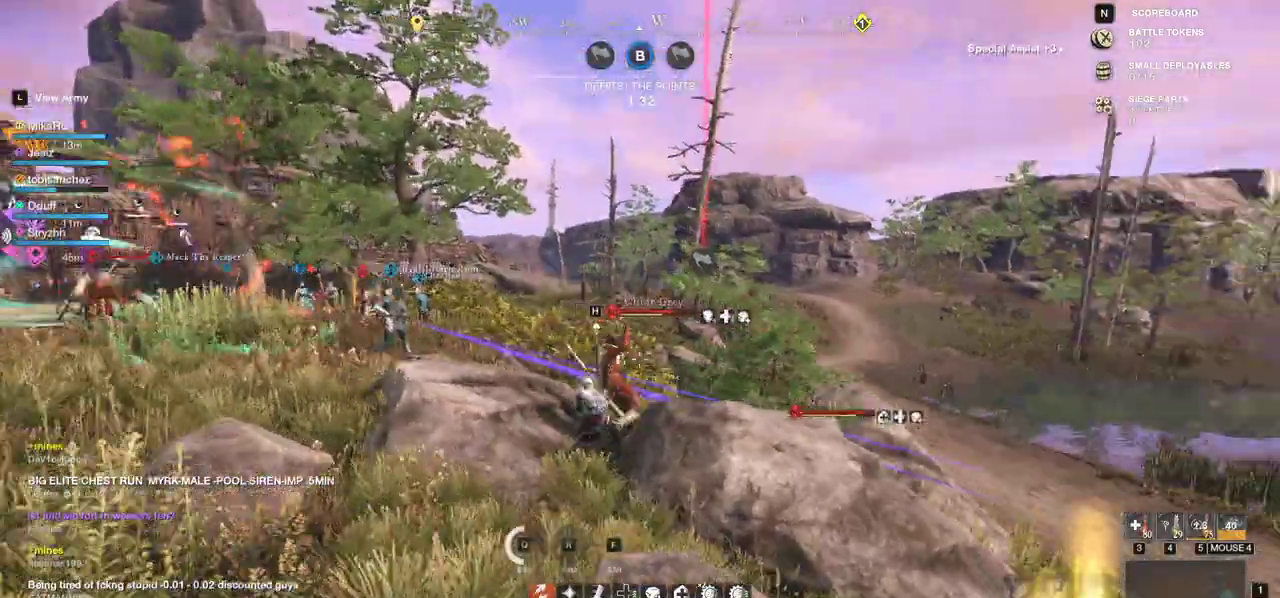
{"keys": ["space", "w"], "mouse": ["left"]}
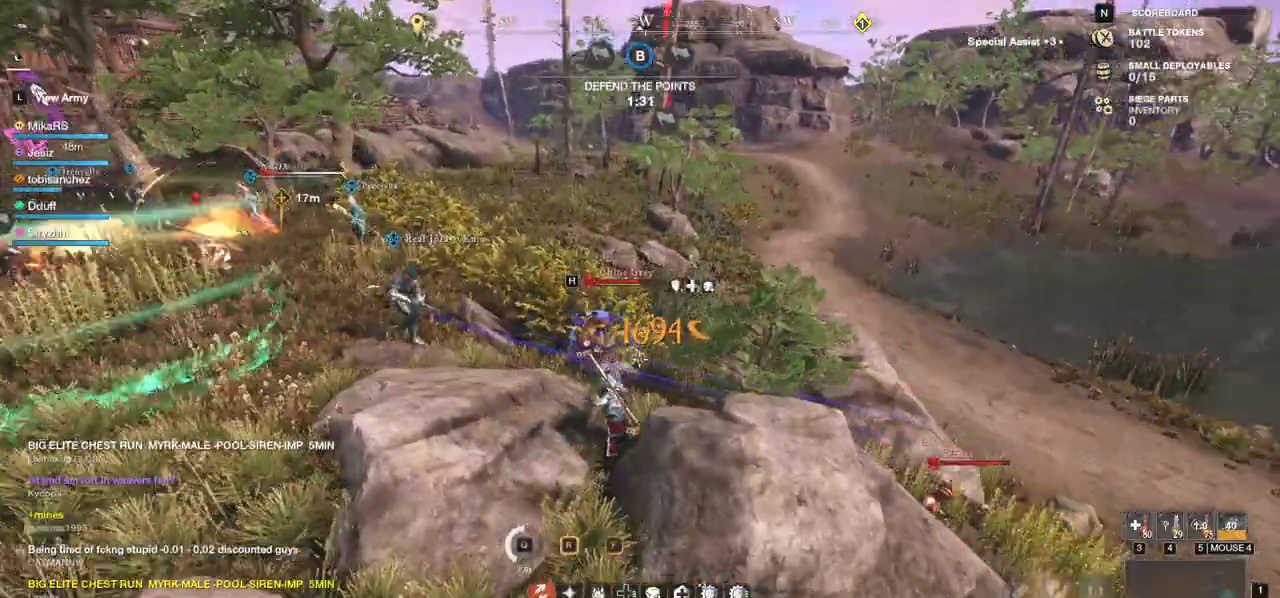
{"keys": ["w"], "mouse": [], "events": [[33, "mouse_left", "up"], [350, "space", "up"]]}
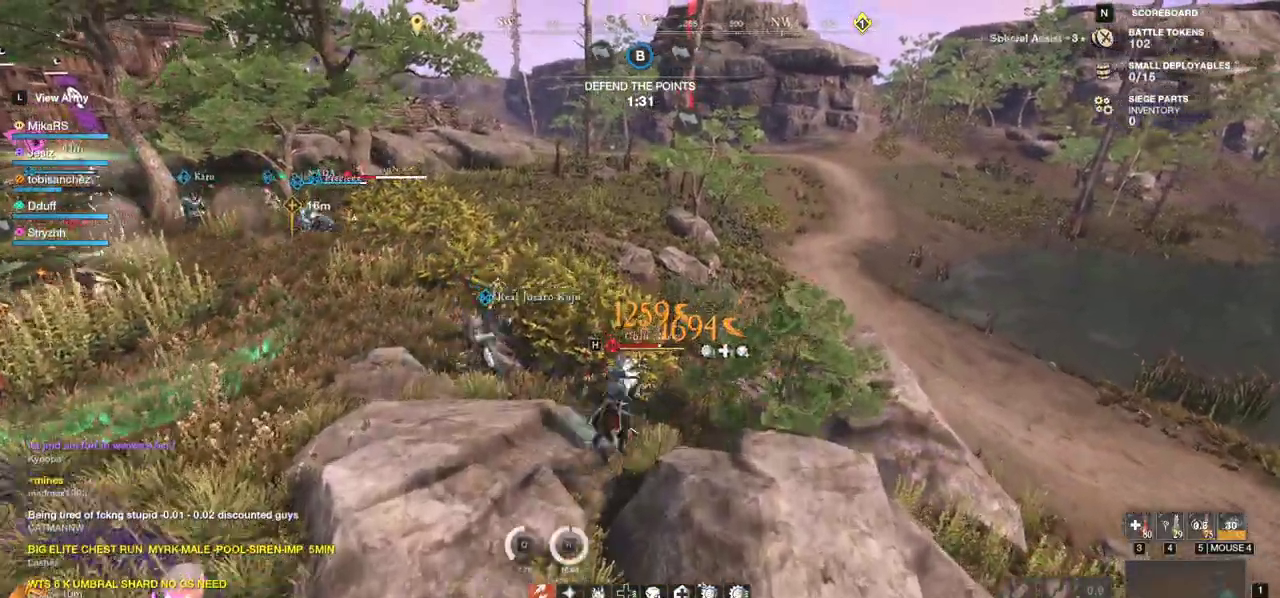
{"keys": ["w"], "mouse": [], "events": [[83, "mouse_left", "down"], [167, "mouse_left", "up"], [233, "mouse_left", "down"], [317, "mouse_left", "up"], [400, "mouse_left", "down"], [483, "mouse_left", "up"]]}
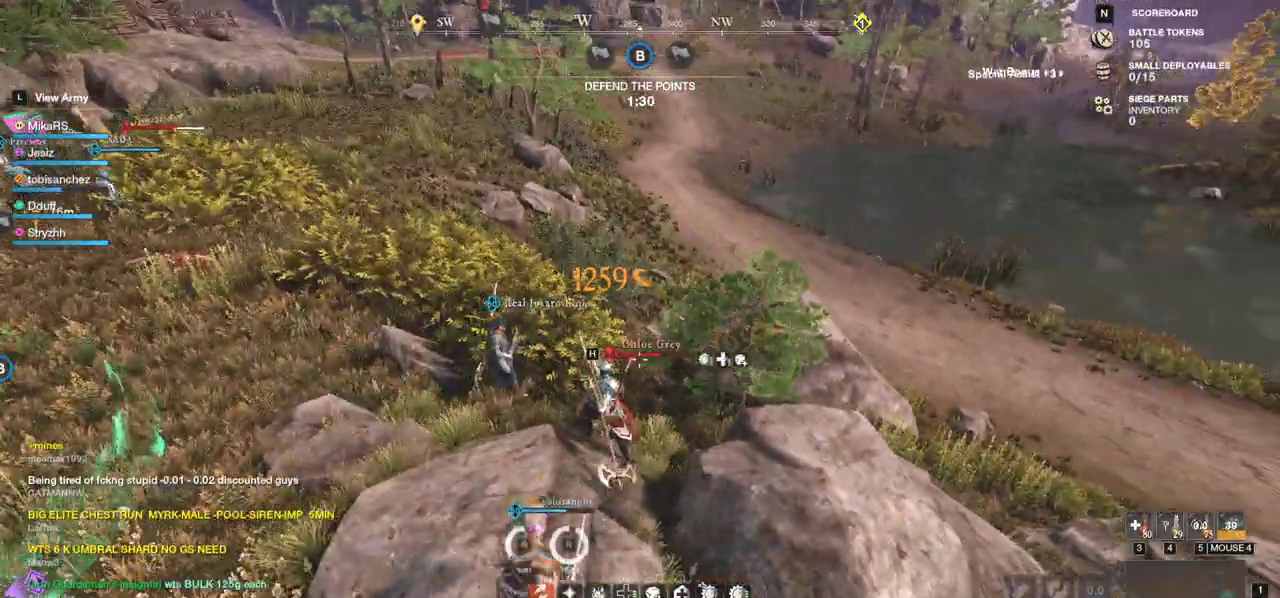
{"keys": ["w"], "mouse": []}
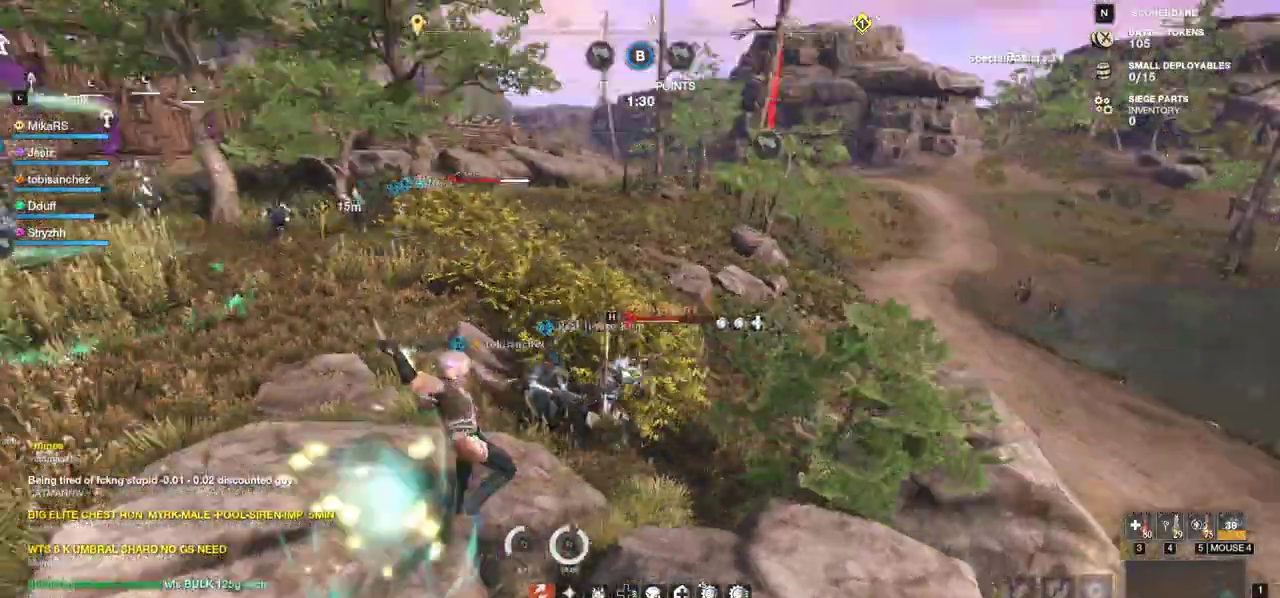
{"keys": ["w"], "mouse": [], "events": [[33, "f", "down"], [133, "f", "up"], [183, "f", "down"], [283, "f", "up"]]}
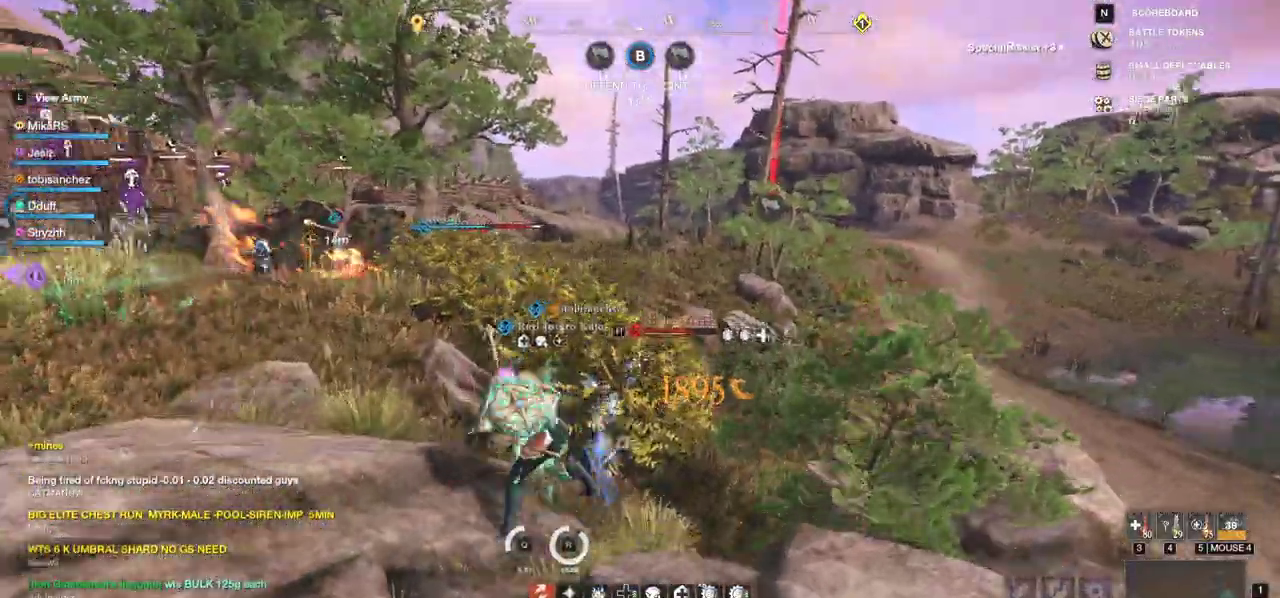
{"keys": ["w"], "mouse": [], "events": [[367, "shift", "down"], [483, "shift", "up"]]}
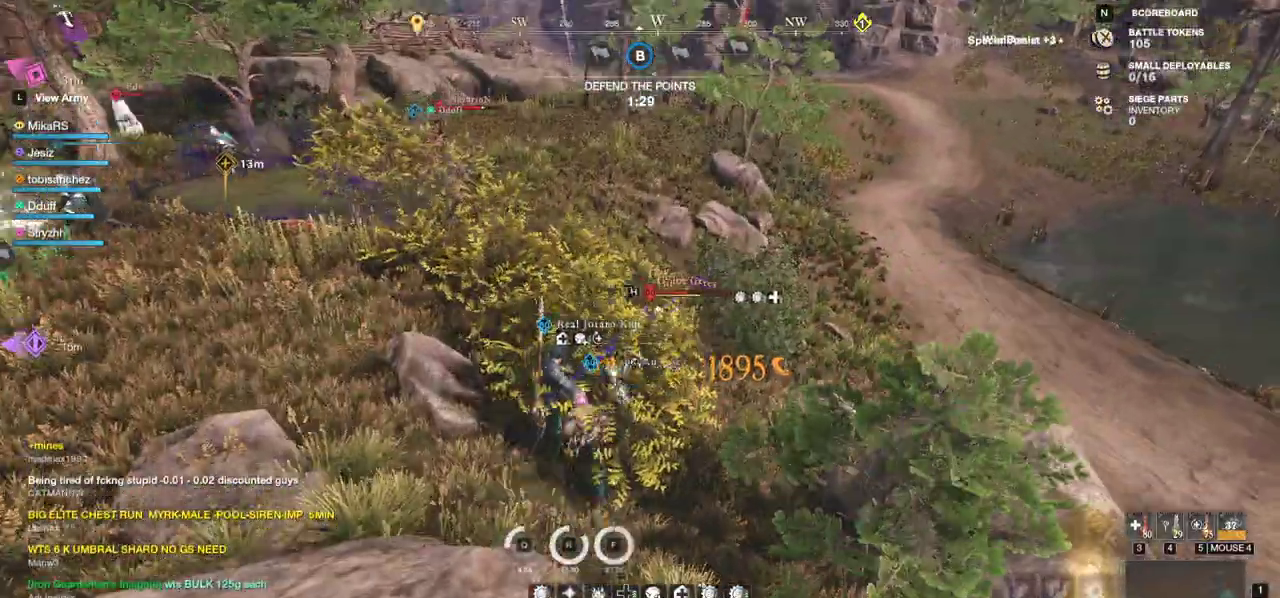
{"keys": ["w"], "mouse": [], "events": [[50, "shift", "down"], [150, "shift", "up"], [217, "shift", "down"], [283, "shift", "up"], [350, "shift", "down"], [467, "shift", "up"]]}
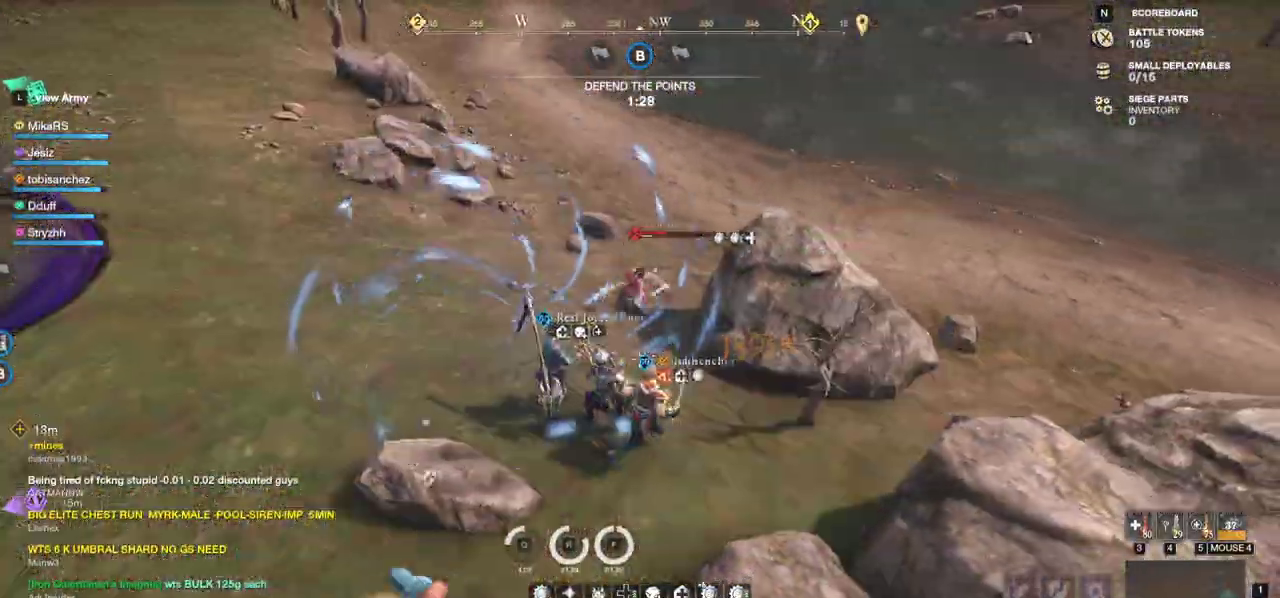
{"keys": ["w"], "mouse": [], "events": [[17, "shift", "down"], [100, "shift", "up"]]}
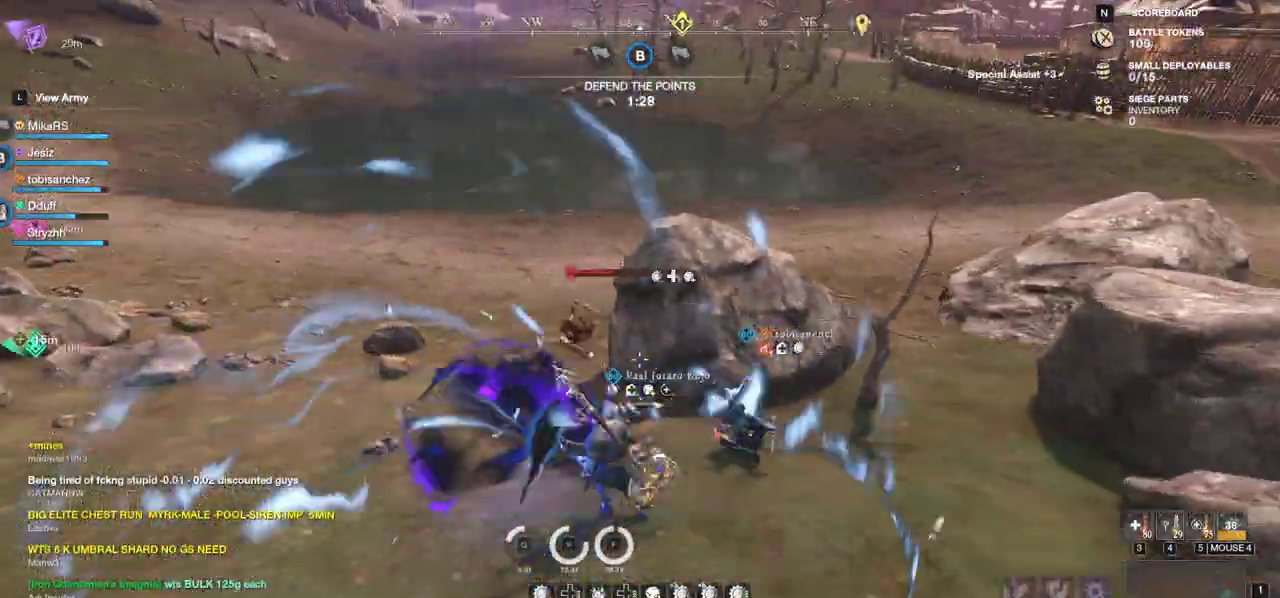
{"keys": ["w"], "mouse": [], "events": [[33, "space", "down"], [167, "space", "up"], [217, "space", "down"], [333, "space", "up"]]}
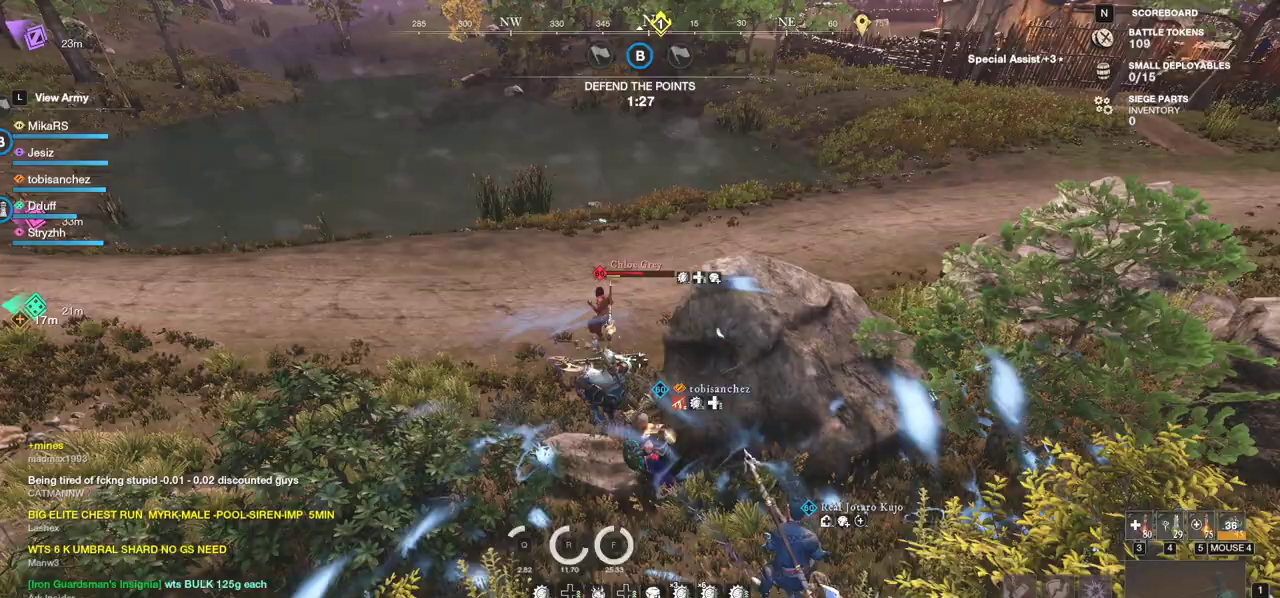
{"keys": ["w"], "mouse": [], "events": [[200, "shift", "down"], [317, "shift", "up"], [367, "shift", "down"], [500, "shift", "up"]]}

== DIRECTIONS FOR THIS TASK ==
Leave every picture out. Retype the remaining data exactly.

== RESPONSE ==
{"keys": ["space", "w"], "mouse": ["left"]}
{"keys": ["w"], "mouse": [], "events": [[33, "mouse_left", "up"], [350, "space", "up"]]}
{"keys": ["w"], "mouse": [], "events": [[83, "mouse_left", "down"], [167, "mouse_left", "up"], [233, "mouse_left", "down"], [317, "mouse_left", "up"], [400, "mouse_left", "down"], [483, "mouse_left", "up"]]}
{"keys": ["w"], "mouse": []}
{"keys": ["w"], "mouse": [], "events": [[33, "f", "down"], [133, "f", "up"], [183, "f", "down"], [283, "f", "up"]]}
{"keys": ["w"], "mouse": [], "events": [[367, "shift", "down"], [483, "shift", "up"]]}
{"keys": ["w"], "mouse": [], "events": [[50, "shift", "down"], [150, "shift", "up"], [217, "shift", "down"], [283, "shift", "up"], [350, "shift", "down"], [467, "shift", "up"]]}
{"keys": ["w"], "mouse": [], "events": [[17, "shift", "down"], [100, "shift", "up"]]}
{"keys": ["w"], "mouse": [], "events": [[33, "space", "down"], [167, "space", "up"], [217, "space", "down"], [333, "space", "up"]]}
{"keys": ["w"], "mouse": [], "events": [[200, "shift", "down"], [317, "shift", "up"], [367, "shift", "down"], [500, "shift", "up"]]}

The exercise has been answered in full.